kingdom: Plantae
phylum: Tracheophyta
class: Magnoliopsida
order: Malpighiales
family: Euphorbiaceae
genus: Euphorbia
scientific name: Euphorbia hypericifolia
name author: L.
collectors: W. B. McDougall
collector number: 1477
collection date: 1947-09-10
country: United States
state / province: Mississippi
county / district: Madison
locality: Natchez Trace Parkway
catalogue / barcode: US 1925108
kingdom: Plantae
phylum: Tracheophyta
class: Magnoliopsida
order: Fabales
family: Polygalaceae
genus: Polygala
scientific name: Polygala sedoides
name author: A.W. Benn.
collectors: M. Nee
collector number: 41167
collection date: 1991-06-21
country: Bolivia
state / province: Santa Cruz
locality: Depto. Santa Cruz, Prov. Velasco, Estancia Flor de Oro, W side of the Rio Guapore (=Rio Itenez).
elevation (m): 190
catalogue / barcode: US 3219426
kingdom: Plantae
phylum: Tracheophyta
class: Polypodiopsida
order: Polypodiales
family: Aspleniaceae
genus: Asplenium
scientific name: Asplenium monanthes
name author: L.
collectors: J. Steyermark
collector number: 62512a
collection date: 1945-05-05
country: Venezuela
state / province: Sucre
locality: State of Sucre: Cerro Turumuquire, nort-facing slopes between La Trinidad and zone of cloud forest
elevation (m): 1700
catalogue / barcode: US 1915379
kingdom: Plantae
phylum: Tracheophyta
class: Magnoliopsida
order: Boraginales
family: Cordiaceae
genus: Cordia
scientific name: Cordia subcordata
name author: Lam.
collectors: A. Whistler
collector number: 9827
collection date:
——————
WHAT THIS TASK INVOLVES: Return every line of all the records above verbatim, changing nothing.

RESULT FOR THIS EXERCISE:
kingdom: Plantae
phylum: Tracheophyta
class: Magnoliopsida
order: Malpighiales
family: Euphorbiaceae
genus: Euphorbia
scientific name: Euphorbia hypericifolia
name author: L.
collectors: W. B. McDougall
collector number: 1477
collection date: 1947-09-10
country: United States
state / province: Mississippi
county / district: Madison
locality: Natchez Trace Parkway
catalogue / barcode: US 1925108
kingdom: Plantae
phylum: Tracheophyta
class: Magnoliopsida
order: Fabales
family: Polygalaceae
genus: Polygala
scientific name: Polygala sedoides
name author: A.W. Benn.
collectors: M. Nee
collector number: 41167
collection date: 1991-06-21
country: Bolivia
state / province: Santa Cruz
locality: Depto. Santa Cruz, Prov. Velasco, Estancia Flor de Oro, W side of the Rio Guapore (=Rio Itenez).
elevation (m): 190
catalogue / barcode: US 3219426
kingdom: Plantae
phylum: Tracheophyta
class: Polypodiopsida
order: Polypodiales
family: Aspleniaceae
genus: Asplenium
scientific name: Asplenium monanthes
name author: L.
collectors: J. Steyermark
collector number: 62512a
collection date: 1945-05-05
country: Venezuela
state / province: Sucre
locality: State of Sucre: Cerro Turumuquire, nort-facing slopes between La Trinidad and zone of cloud forest
elevation (m): 1700
catalogue / barcode: US 1915379
kingdom: Plantae
phylum: Tracheophyta
class: Magnoliopsida
order: Boraginales
family: Cordiaceae
genus: Cordia
scientific name: Cordia subcordata
name author: Lam.
collectors: A. Whistler
collector number: 9827
collection date:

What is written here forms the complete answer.